§ **BRIEF**
Your answer should be one number: the count of lines below that contain "Portal".

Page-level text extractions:
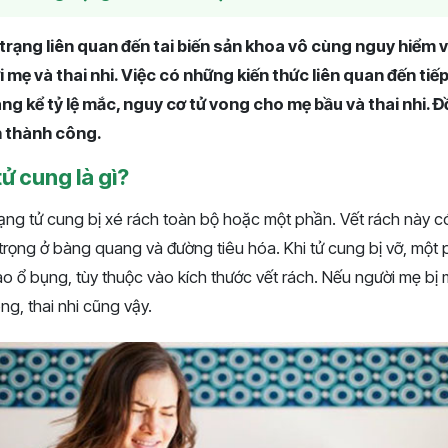
 trạng liên quan đến tai biến sản khoa vô cùng nguy hiểm v
mẹ và thai nhi. Việc có những kiến thức liên quan đến tiế
ng kể tỷ lệ mắc, nguy cơ tử vong cho mẹ bầu và thai nhi. Đ
n thành công.
tử cung là gì?
trạng tử cung bị xé rách toàn bộ hoặc một phần. Vết rách này 
ọng ở bàng quang và đường tiêu hóa. Khi tử cung bị vỡ, một p
vào ổ bụng, tùy thuộc vào kích thước vết rách. Nếu người mẹ b
ng, thai nhi cũng vậy.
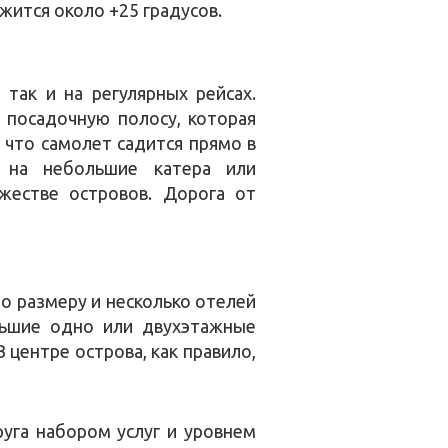
жится около +25 градусов.
так и на регулярных рейсах.
 посадочную полосу, которая
 что самолет садится прямо в
я на небольшие катера или
жестве островов. Дорога от
по размеру и несколько отелей
льшие одно или двухэтажные
 центре острова, как правило,
уга набором услуг и уровнем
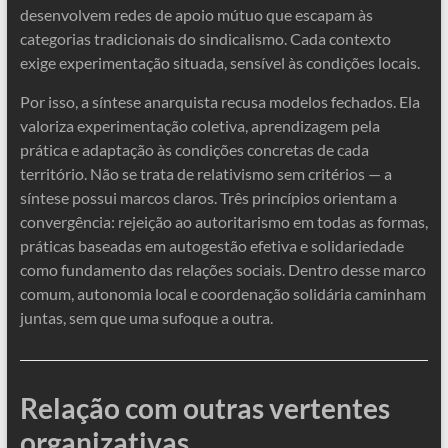
desenvolvem redes de apoio mútuo que escapam às
categorias tradicionais do sindicalismo. Cada contexto
exige experimentação situada, sensível às condições locais.
Por isso, a síntese anarquista recusa modelos fechados. Ela
valoriza experimentação coletiva, aprendizagem pela
prática e adaptação às condições concretas de cada
território. Não se trata de relativismo sem critérios — a
síntese possui marcos claros. Três princípios orientam a
convergência: rejeição ao autoritarismo em todas as formas,
práticas baseadas em autogestão efetiva e solidariedade
como fundamento das relações sociais. Dentro desse marco
comum, autonomia local e coordenação solidária caminham
juntas, sem que uma sufoque a outra.
Relação com outras vertentes
organizativas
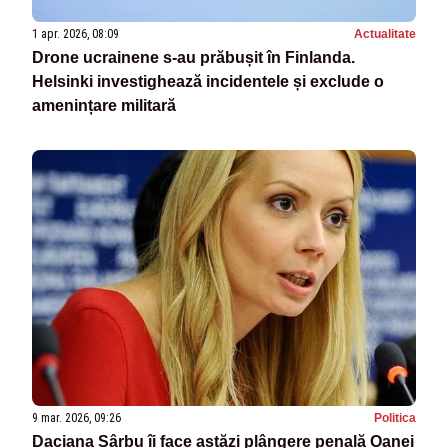
1 apr. 2026, 08:09
Actualitate
Drone ucrainene s-au prăbușit în Finlanda.
Helsinki investighează incidentele și exclude o
amenințare militară
9 mar. 2026, 09:26
Politica
Daciana Sârbu îi face astăzi plângere penală Oanei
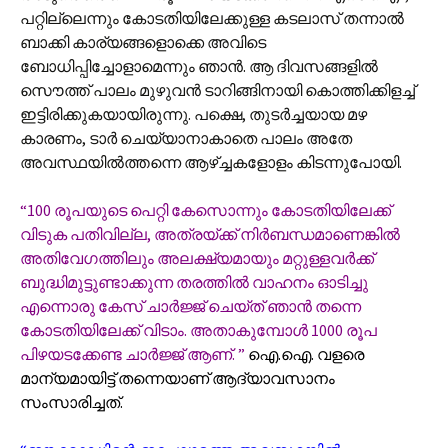
പറ്റില്ലെന്നും കോടതിയിലേക്കുള്ള കടലാസ് തന്നാൽ
ബാക്കി കാര്യങ്ങളൊക്കെ അവിടെ
ബോധിപ്പിച്ചോളാമെന്നും ഞാൻ. ആ ദിവസങ്ങളിൽ
സൌത്ത് പാലം മുഴുവൻ ടാറിങ്ങിനായി കൊത്തിക്കിളച്ച്
ഇട്ടിരിക്കുകയായിരുന്നു. പക്ഷെ, തുടർച്ചയായ മഴ
കാരണം, ടാർ ചെയ്യാനാകാതെ പാലം അതേ
അവസ്ഥയിൽത്തന്നെ ആഴ്ച്ചകളോളം കിടന്നുപോയി.
“100 രൂപയുടെ പെറ്റി കേസൊന്നും കോടതിയിലേക്ക്
വിടുക പതിവില്ല, അത്രയ്ക്ക് നിർബന്ധമാണെങ്കിൽ
അതിവേഗത്തിലും അലക്ഷ്യമായും മറ്റുള്ളവർക്ക്
ബുദ്ധിമുട്ടുണ്ടാക്കുന്ന തരത്തിൽ വാഹനം ഓടിച്ചു
എന്നൊരു കേസ് ചാർജ്ജ് ചെയ്ത് ഞാൻ തന്നെ
കോടതിയിലേക്ക് വിടാം. അതാകുമ്പോൾ 1000 രൂപ
പിഴയടക്കേണ്ട ചാർജ്ജ് ആണ്. ”
ഐ.ഐ. വളരെ
മാന്യമായിട്ട് തന്നെയാണ് ആദ്യാവസാനം
സംസാരിച്ചത്.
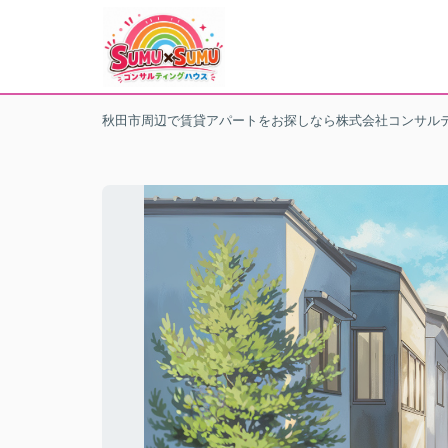
秋田市周辺で賃貸アパートをお探しなら株式会社コンサル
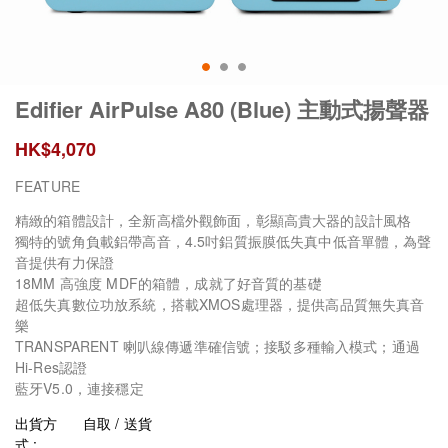
Edifier AirPulse A80 (Blue) 主動式揚聲器
HK$
4,070
FEATURE
精緻的箱體設計，全新高檔外觀飾面，彰顯高貴大器的設計風格
獨特的號角負載鋁帶高音，4.5吋鋁質振膜低失真中低音單體，為聲
音提供有力保證
18MM 高強度 MDF的箱體，成就了好音質的基礎
超低失真數位功放系統，搭載XMOS處理器，提供高品質無失真音
樂
TRANSPARENT 喇叭線傳遞準確信號；接駁多種輸入模式；通過
Hi-Res認證
藍牙V5.0，連接穩定
出貨方
自取 / 送貨
式 :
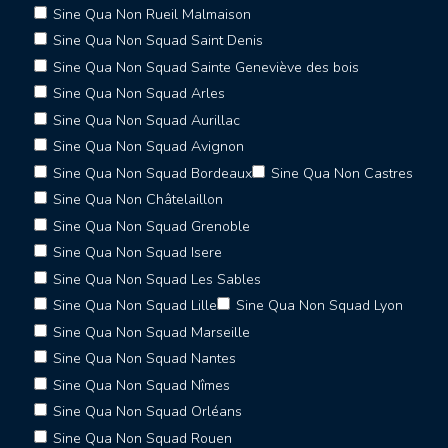
Sine Qua Non Rueil Malmaison
Sine Qua Non Squad Saint Denis
Sine Qua Non Squad Sainte Geneviève des bois
Sine Qua Non Squad Arles
Sine Qua Non Squad Aurillac
Sine Qua Non Squad Avignon
Sine Qua Non Squad Bordeaux
Sine Qua Non Castres
Sine Qua Non Châtelaillon
Sine Qua Non Squad Grenoble
Sine Qua Non Squad Isere
Sine Qua Non Squad Les Sables
Sine Qua Non Squad Lille
Sine Qua Non Squad Lyon
Sine Qua Non Squad Marseille
Sine Qua Non Squad Nantes
Sine Qua Non Squad Nîmes
Sine Qua Non Squad Orléans
Sine Qua Non Squad Rouen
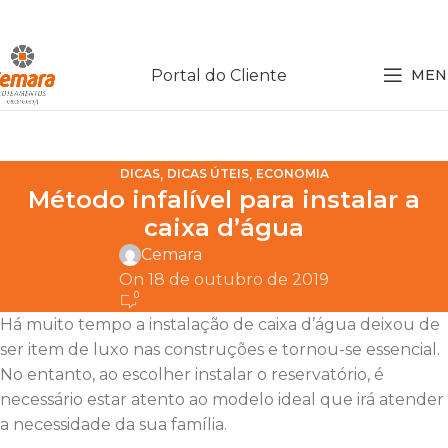
Portal do Cliente
MEN
,
,
DICAS
DICAS ÚTEIS
ECONOMIA
Método infalível para instalar a
caixa d’água
Cemara
On 18 de outubro de 2019
0
Há muito tempo a instalação de caixa d’água deixou de
ser item de luxo nas construções e tornou-se essencial.
No entanto, ao escolher instalar o reservatório, é
necessário estar atento ao modelo ideal que irá atender
a necessidade da sua família.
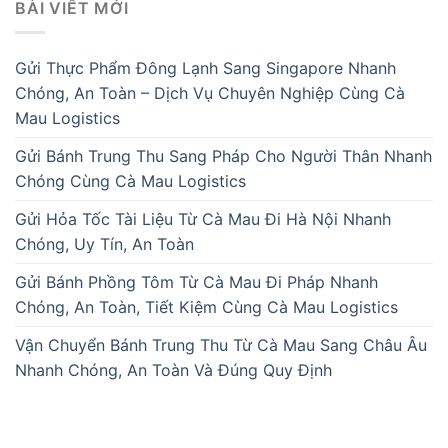
BÀI VIẾT MỚI
Gửi Thực Phẩm Đông Lạnh Sang Singapore Nhanh
Chóng, An Toàn – Dịch Vụ Chuyên Nghiệp Cùng Cà
Mau Logistics
Gửi Bánh Trung Thu Sang Pháp Cho Người Thân Nhanh
Chóng Cùng Cà Mau Logistics
Gửi Hỏa Tốc Tài Liệu Từ Cà Mau Đi Hà Nội Nhanh
Chóng, Uy Tín, An Toàn
Gửi Bánh Phồng Tôm Từ Cà Mau Đi Pháp Nhanh
Chóng, An Toàn, Tiết Kiệm Cùng Cà Mau Logistics
Vận Chuyển Bánh Trung Thu Từ Cà Mau Sang Châu Âu
Nhanh Chóng, An Toàn Và Đúng Quy Định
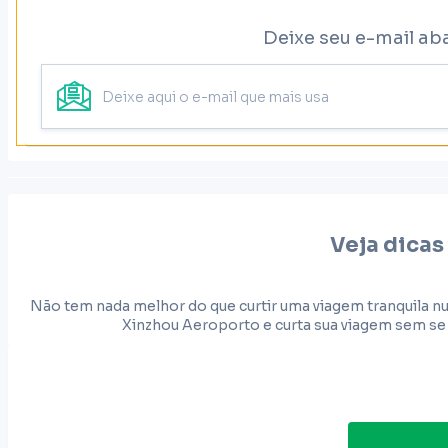
Deixe seu e-mail ab
Veja dicas
Não tem nada melhor do que curtir uma viagem tranquila n
Xinzhou Aeroporto e curta sua viagem sem se 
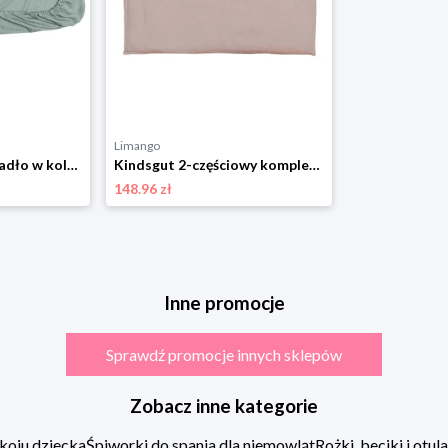
Limango
Kindsgut Prześcieradło w kolorze zielonym na gumce - 120 x 60 cm rozmiar: 60x120 cm
Kindsgut 2-częściowy komplet pościeli w kolorze szaroróżowym rozmiar: onesize
148.96 zł
Inne promocje
Sprawdź promocje innych sklepów
Zobacz inne kategorie
koju dziecka
Śpiworki do spania dla niemowląt
Rożki, beciki i otu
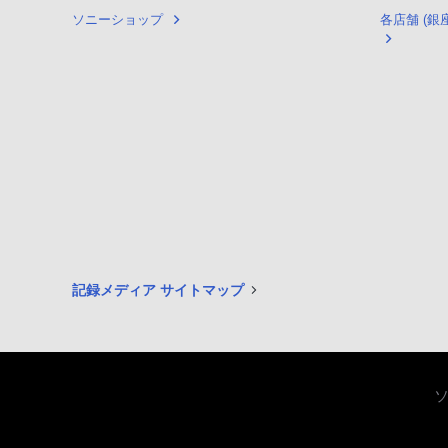
ソニーショップ
各店舗 (
記録メディア サイトマップ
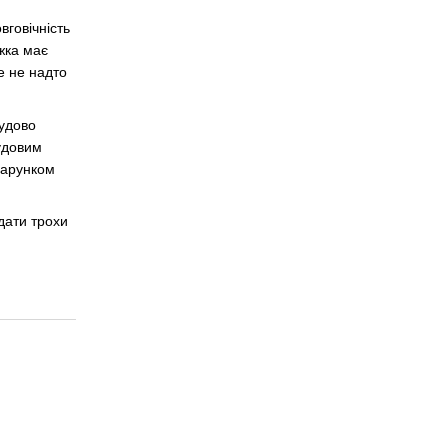
вговічність
жка має
е не надто
чудово
чудовим
дарунком
одати трохи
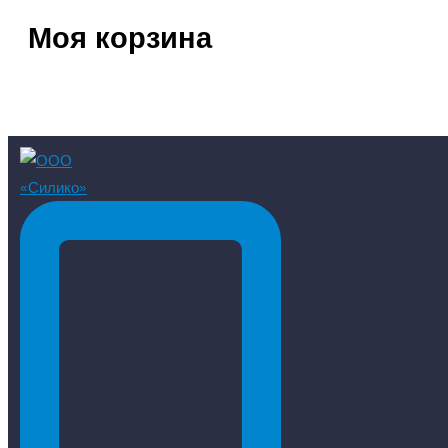
Моя корзина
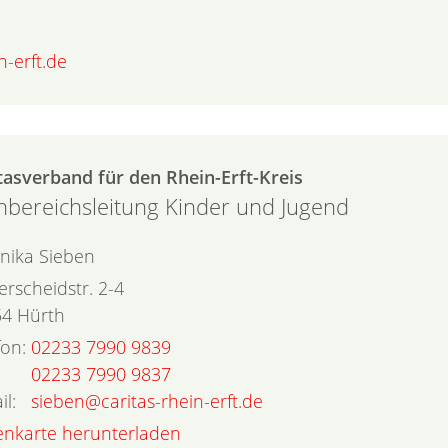
-erft.de
tasverband für den Rhein-Erft-Kreis
hbereichsleitung Kinder und Jugend
nika
Sieben
ferscheidstr. 2-4
54
Hürth
fon:
02233 7990 9839
02233 7990 9837
il:
sieben@caritas-rhein-erft.de
tenkarte herunterladen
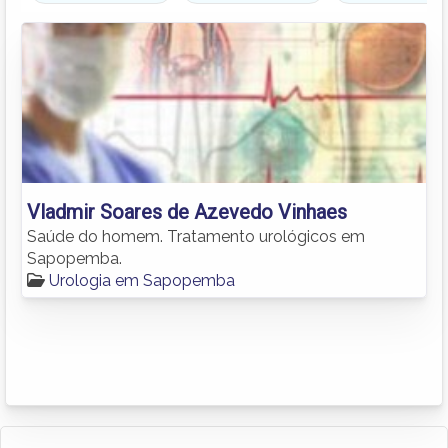
Vladmir Soares de Azevedo Vinhaes
Saúde do homem. Tratamento urológicos em
Sapopemba.
Urologia em Sapopemba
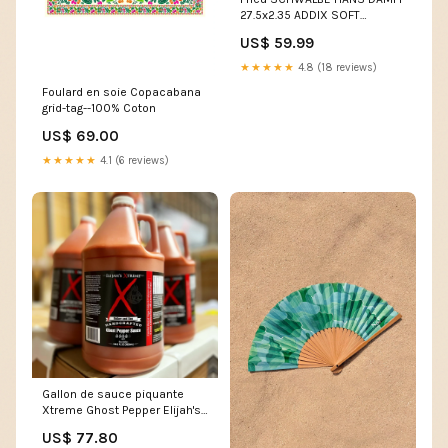
27.5x2.35 ADDIX SOFT
SUPERTRAIL Tubeless Ready
US$ 59.99
Souple Noir/Marron Bon Plan
★★★★★
4.8 (18 reviews)
Foulard en soie Copacabana
grid-tag--100% Coton
US$ 69.00
★★★★★
4.1 (6 reviews)
Gallon de sauce piquante
Xtreme Ghost Pepper Elijah's
Xtreme jambon
US$ 77.80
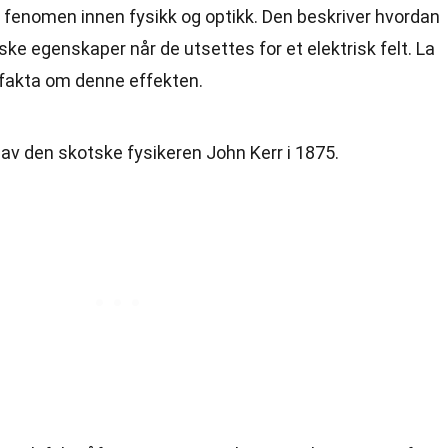
 fenomen innen fysikk og optikk. Den beskriver hvordan
ske egenskaper når de utsettes for et elektrisk felt. La
 fakta om denne effekten.
av den skotske fysikeren John Kerr i 1875.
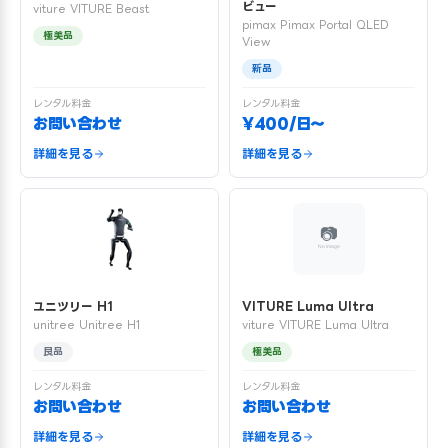
ビュー
viture VITURE Beast
pimax Pimax Portal QLED
極美品
View
新品
レンタル料金
レンタル料金
お問い合わせ
¥400/日〜
詳細を見る
詳細を見る
ユニツリー H1
VITURE Luma Ultra
unitree Unitree H1
viture VITURE Luma Ultra
良品
極美品
レンタル料金
レンタル料金
お問い合わせ
お問い合わせ
詳細を見る
詳細を見る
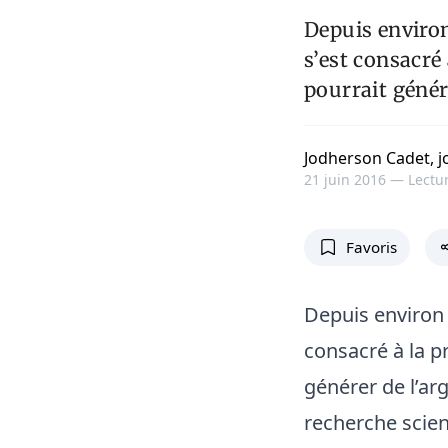
Depuis environ
s’est consacré 
pourrait génér
Jodherson Cadet, 
21 juin 2016 —
Lectur
Favoris
Depuis environ 
consacré à la pr
générer de l’arg
recherche scient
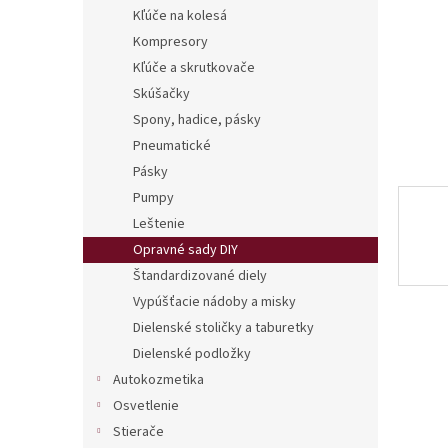
Kľúče na kolesá
Kompresory
Kľúče a skrutkovače
Skúšačky
Spony, hadice, pásky
Pneumatické
Pásky
Pumpy
Leštenie
Opravné sady DIY
Štandardizované diely
Vypúšťacie nádoby a misky
Dielenské stoličky a taburetky
Dielenské podložky
Autokozmetika
Osvetlenie
Stierače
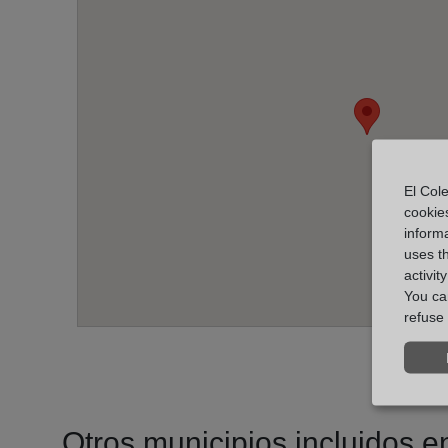
El Cole
cookie
informa
uses t
activit
You can
refuse 
Otros municipios incluidos en 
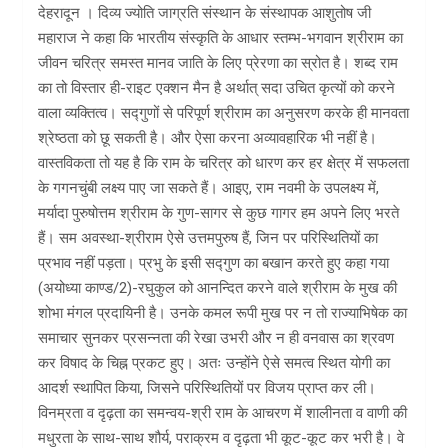
देहरादून । दिव्य ज्योति जाग्रति संस्थान के संस्थापक आशुतोष जी
महाराज ने कहा कि भारतीय संस्कृति के आधार स्तम्भ-भगवान श्रीराम का
जीवन चरित्र समस्त मानव जाति के लिए प्रेरणा का स्रोत है। शब्द राम
का तो विस्तार ही-राइट एक्शन मैन है अर्थात् सदा उचित कृत्यों को करने
वाला व्यक्तित्व। सद्गुणों से परिपूर्ण श्रीराम का अनुसरण करके ही मानवता
श्रेष्ठता को छू सकती है। और ऐसा करना अव्यावहारिक भी नहीं है।
वास्तविकता तो यह है कि राम के चरित्र को धारण कर हर क्षेत्र में सफलता
के गगनचुंबी लक्ष्य पाए जा सकते हैं। आइए, राम नवमी के उपलक्ष्य में,
मर्यादा पुरुषोत्तम श्रीराम के गुण-सागर से कुछ गागर हम अपने लिए भरते
हैं। सम अवस्था-श्रीराम ऐसे उत्तमपुरुष हैं, जिन पर परिस्थितियों का
प्रभाव नहीं पड़ता। प्रभु के इसी सद्गुण का बखान करते हुए कहा गया
(अयोध्या काण्ड/2)-रघुकुल को आनन्दित करने वाले श्रीराम के मुख की
शोभा मंगल प्रदायिनी है। उनके कमल रूपी मुख पर न तो राज्याभिषेक का
समाचार सुनकर प्रसन्नता की रेखा उभरी और न ही वनवास का श्रवण
कर विषाद के चिह्न प्रकट हुए। अतः उन्होंने ऐसे समत्व स्थित योगी का
आदर्श स्थापित किया, जिसने परिस्थितियों पर विजय प्राप्त कर ली।
विनम्रता व दृढ़ता का समन्वय-श्री राम के आचरण में शालीनता व वाणी की
मधुरता के साथ-साथ शौर्य, पराक्रम व दृढ़ता भी कूट-कूट कर भरी है। वे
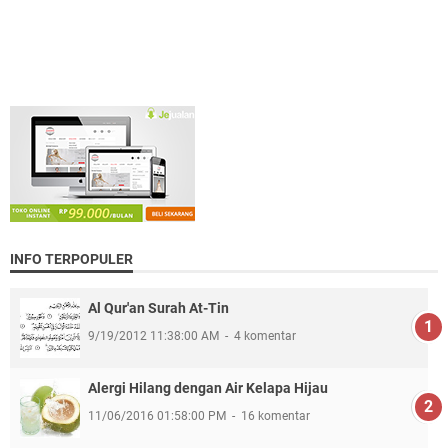
INFO TERPOPULER
Al Qur'an Surah At-Tin
9/19/2012 11:38:00 AM
4 komentar
Alergi Hilang dengan Air Kelapa Hijau
11/06/2016 01:58:00 PM
16 komentar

§ **RESPONSE TO THIS EXERCISE**
2